One such hypothesis is that birds and bats share several physical adaptations of the gut that may influence the microbiome, including shorter intestinal length and more rapid digestion times than their nonflying relatives. Rate of digestion is influenced by many aspects of host physiology and may be a significant contributor to microbiome variation in terms of diversity, composition, stability, specificity, and strength of signal in the data (i.e., error). The mean retention time (MRT) of food could impact how degraded the diet-associated microbes are upon excretion from the host (increasing the noise/signal ratio). MRT could impact how strongly resident microbes adhere to mucosal linings (again, increasing the noise/signal ratio). MRT dictates how much time resident microbes have to multiply on digesta. MRT is related to how frequently an organism excretes, which brings up additional hypotheses on the comparability of fecal samples (“Are all poops created equal in terms of sampling effort?”). Retention time can be measured and experiments can be designed to quantify MRT’s effects on the microbiome. Comparison across clades with similar gut retention times despite differences in overall size and ecology will elucidate which aspects of the microbiome are affected by this property. MRT is related to the diet and size of a host, making it well suited to phylogenetic comparative methods.
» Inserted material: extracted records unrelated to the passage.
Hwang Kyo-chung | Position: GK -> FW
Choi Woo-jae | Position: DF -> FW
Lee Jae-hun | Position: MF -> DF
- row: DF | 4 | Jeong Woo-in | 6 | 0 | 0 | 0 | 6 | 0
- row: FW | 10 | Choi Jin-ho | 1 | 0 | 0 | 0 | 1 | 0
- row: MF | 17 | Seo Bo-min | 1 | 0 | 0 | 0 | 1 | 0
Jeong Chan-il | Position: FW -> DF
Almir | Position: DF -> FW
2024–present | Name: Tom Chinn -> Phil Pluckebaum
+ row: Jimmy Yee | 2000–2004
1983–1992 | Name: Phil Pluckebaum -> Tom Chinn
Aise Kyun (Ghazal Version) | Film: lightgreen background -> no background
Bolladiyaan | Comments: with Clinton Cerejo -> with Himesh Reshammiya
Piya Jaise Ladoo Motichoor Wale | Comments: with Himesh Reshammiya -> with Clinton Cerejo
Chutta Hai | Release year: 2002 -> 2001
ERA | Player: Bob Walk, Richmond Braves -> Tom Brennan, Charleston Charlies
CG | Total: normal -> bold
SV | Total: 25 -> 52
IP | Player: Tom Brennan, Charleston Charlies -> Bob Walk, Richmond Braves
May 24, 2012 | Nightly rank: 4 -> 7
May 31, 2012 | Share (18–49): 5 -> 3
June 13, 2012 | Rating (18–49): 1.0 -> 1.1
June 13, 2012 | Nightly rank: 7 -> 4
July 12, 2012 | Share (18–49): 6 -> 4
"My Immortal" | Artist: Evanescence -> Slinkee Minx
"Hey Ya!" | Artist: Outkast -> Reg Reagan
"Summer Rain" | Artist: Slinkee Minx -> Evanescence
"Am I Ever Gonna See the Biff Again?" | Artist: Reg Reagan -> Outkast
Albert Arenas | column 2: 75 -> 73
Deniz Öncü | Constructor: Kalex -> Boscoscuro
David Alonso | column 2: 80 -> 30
There are many testable hypotheses that, in the proper phylogenetic framework, may or may not implicate flight as an ultimate source of microbiome variation. Going forward and building off the results of Song, Sanders et al., we must construct mechanistic hypotheses for how adapted structures, unique ecologies, and interactions between host and environment influence specific features of the microbiome. Functional validation of the hypotheses in the lab and the development and use of theory are other ways to test what processes are important in a comparative framework.
Consistent sampling.
A last lesson learned from Song, Sanders et al. concerns sample collection. The logistics of collecting samples from thousands of individuals are complex and constitute much of the reason that providing open access to the data is so beneficial to the scientific community. In a lab setting, best practices may be that a single individual collects all the samples for a study to minimize inconsistencies across collections. It is unreasonable to apply this standard to large comparative studies, and yet, sampling consistency is still paramount. Controlling for the various human and location-linked variables that could influence the microbiome is critical. Sample storage methods accounted for nearly as much variation as host class (bird versus mammal) in the data set (R2 = 4.6% versus 4.9%). There are currently few ways to account for such a bias after it has been introduced, and the easiest way to avoid wasted effort or confounded results is to be as consistent as possible with all samples, from sampling design through to data analysis. Of course, this is not always feasible; in remote locations, immediately freezing samples may be impossible (for example), and historical sample storage methods cannot be “reversed.” Going forward, we microbiome scientists should standardize collection methods as much as possible and account for and report effects that have been introduced.
We will likely also have to grapple with “microvariation” of microbiomes across a single host and a single sample type. Song, Sanders et al. report a minimal effect of captivity on the overall microbiome variation but also note that more of the birds and bats in the data set were sampled in captivity than nonbat mammals. Captivity influences the microbiome in many taxa, and this is likely due to the multidimensional ways captivity differs from natural conditions (
5). Could captivity alter volant vertebrate microbiomes more than it does for their nonflying relatives?
The 30,000-foot view offered by Song, Sanders et al. provides the field with much to consider and exciting hypotheses to test. Microbiome science has much to gain from comparative biology now that such data are within reach.